→ **Description of the task**:
In the dropout text below, name every technique mentioned under the "Challenges" heading.

Instead of having to train many individual networks, we can sample from many different "subnetworks" of the model which are generated when certain connections are removed.

### Sparsity (most important weights)

- Dropout pushes distributions of activations towards zero
- Neural network focuses more on the important weights and important output neurons
- We get a model that is __easier to reason about__ (not to confuse with easy!)
- __Breaks co-adaptation__ (multiple neurons do similar tasks, hence decision boundary is less clear)
- Due to above, generalization is likely to improve as the most important features are considered (most important factor according to original authors)

### Scaling rationale - Monte Carlo sampling

- Save each model created during forward pass (__a lot of models__!) randomly (`k=50` used) during training (preferably after some training passed)
- Ask each one to predict on test
- Average their results
- __Results similar to just multiplying activation by expected value (within one standard deviation)!__

### Noise addition

- As we randomly generate masks, we create noise during each forward pass
- Noise is known to improve generalization as it makes the model more reluctant to follow random/uninformative patterns
- __This is called internal representation noise__

In [None]:
import torch

torch.nn.Sequential(torch.nn.Dropout(p=0.2), torch.nn.Linear(100))

## Usage tips & tricks

> Those are mostly anectodal, always perform validation! It __might be__ worth to check those out

- Use layer size of `N/p`. If you think `128` layer size would be good for this problem and you set `p=0.5`, go with `256` neurons instead
- __Use `p=0.5` for internal layers__
- __Use `p=0.2` if Dropout is applied on input__
- __Use with Fully Connected Networks__, that's where this technique is most likely to bring improvements
- __It should not be the first technique you go to__ as others are more popular and usually work better in practice
- __Increase learning rate when using dropout__, momentum to `0.95-0.99` instead of `0.9`
- `L1` regularization should improve sparsity and force the network to keep only the most valuable connections, __might be a good choice__.

## When to use?

- Fully Connected Networks (without batch normalization)
- Between linear layers
- Possibly on input data (as long as it's not an image or text)

## When not to use?

> Possible solutions are outlined in the challenges for you to read!

- When using one of the most popular building blocks for neural networks: **Batch Normalization** (more about that during batch normalization explanation)
- At least not in the same "block", as dropout changes mean and std of activations
- Most neural network architectures use Batch Normalization hence Dropout is not as popular anymore (sometimes for input, sometimes for linear layers at the very end of network)
- Convolutional neural networks (as weights are highly correlated and the effect is miniscule if any)
- Also prediction surface is more smooth and we are "un-smoothing" it using standard Dropout
- Recurrent Neural networks

## Summary

- Dropout is well-known & battle tested regularization technique
- Randomly switching of neurons after activation layer during training
- Leaving all the connections during test phase but scaled
- Works like an ensemble
- __In practice Inverted Dropout is used__ (test phase is fully untouched)
- Should be used with FCNs, rarely other types of layers (or you need a sound rationale for that)
- PyTorch provides `torch.distributions` module for random data generation

## Challenges

- What is `AlphaDropout`?
- What is `SpatialDropout`?
- What is `DropConnect`? 
- What is `ShakeShake` regularization (you can do this one after convolutional neural networks also)

→ **Source excerpt**:
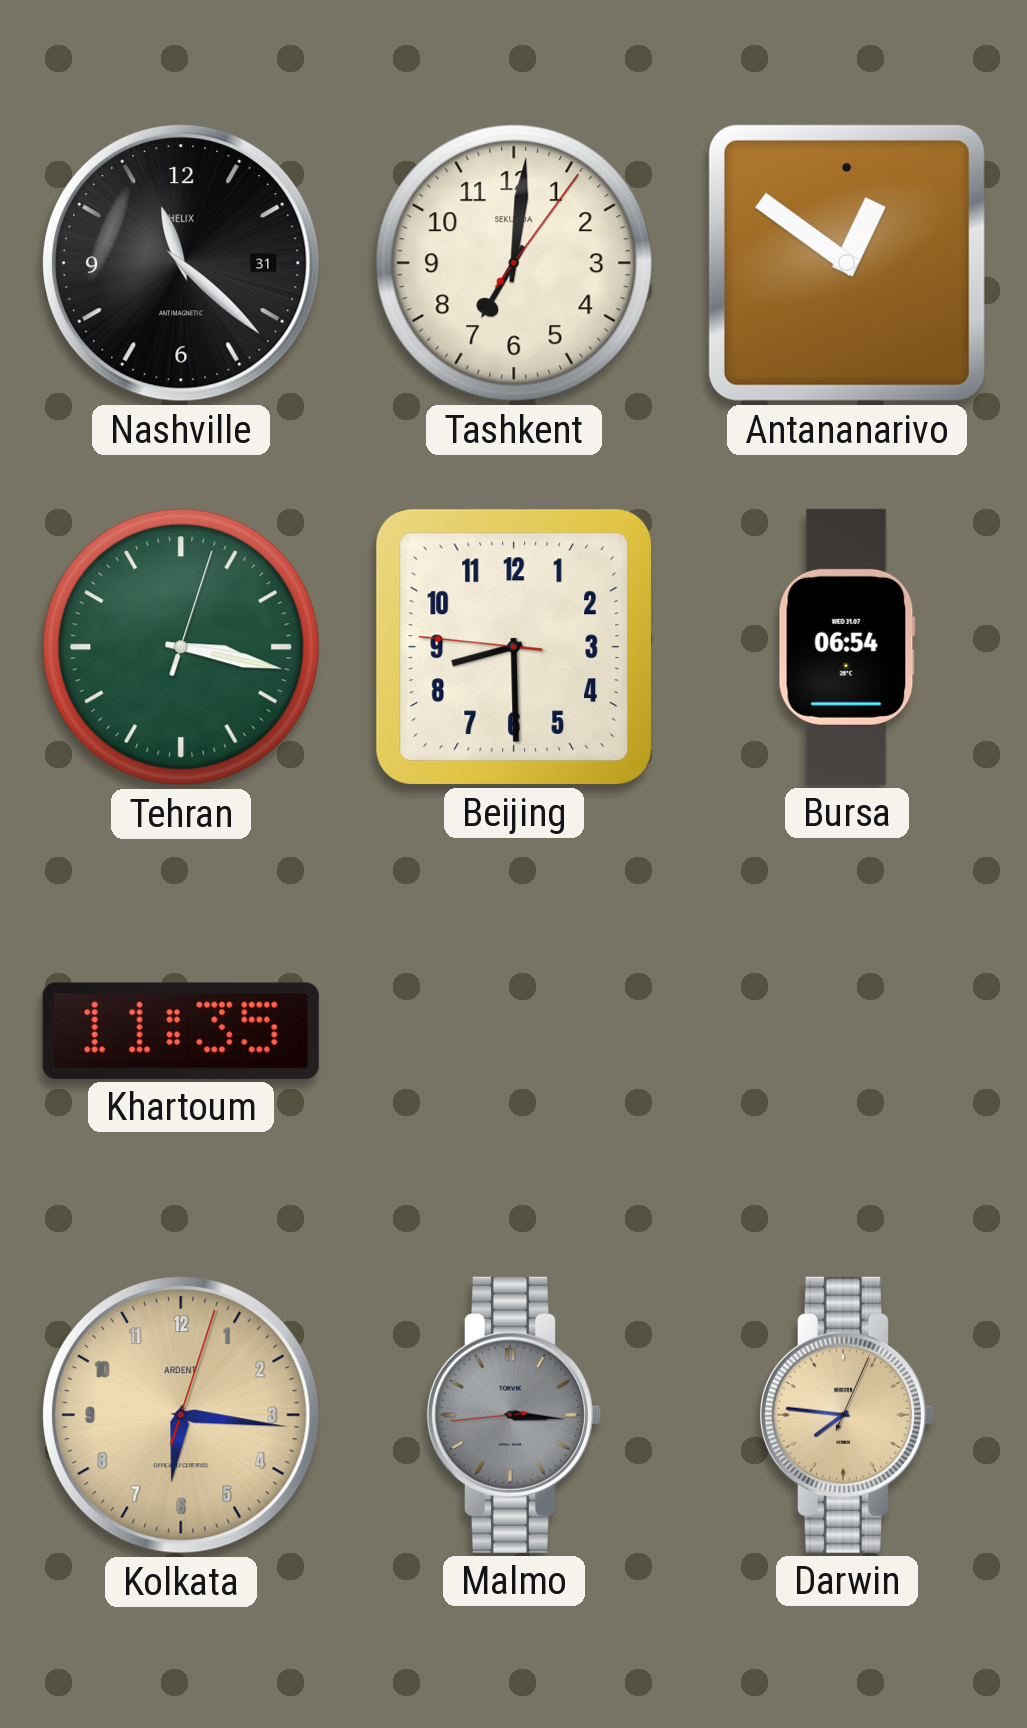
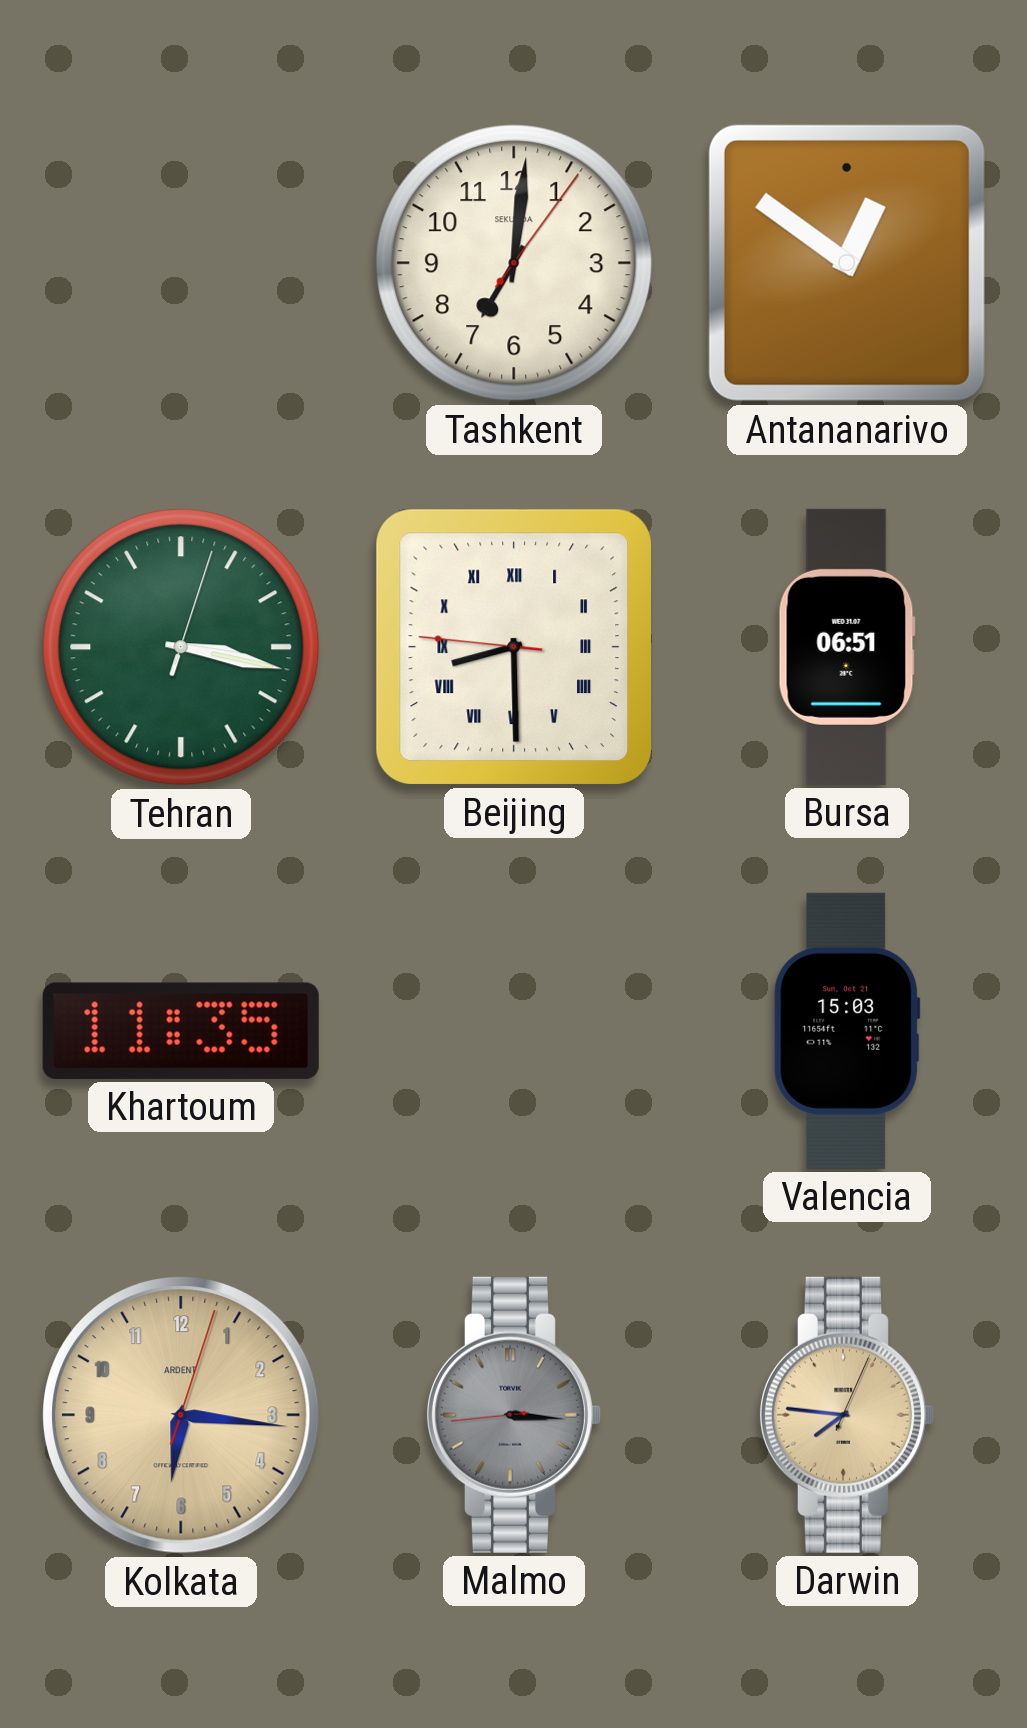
Nashville: 11:22 -> none
Beijing numerals: Arabic -> Roman
Bursa: 06:54 -> 06:51
Valencia: none -> 15:03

→ **Exercise response**:
AlphaDropout, SpatialDropout, DropConnect, ShakeShake regularization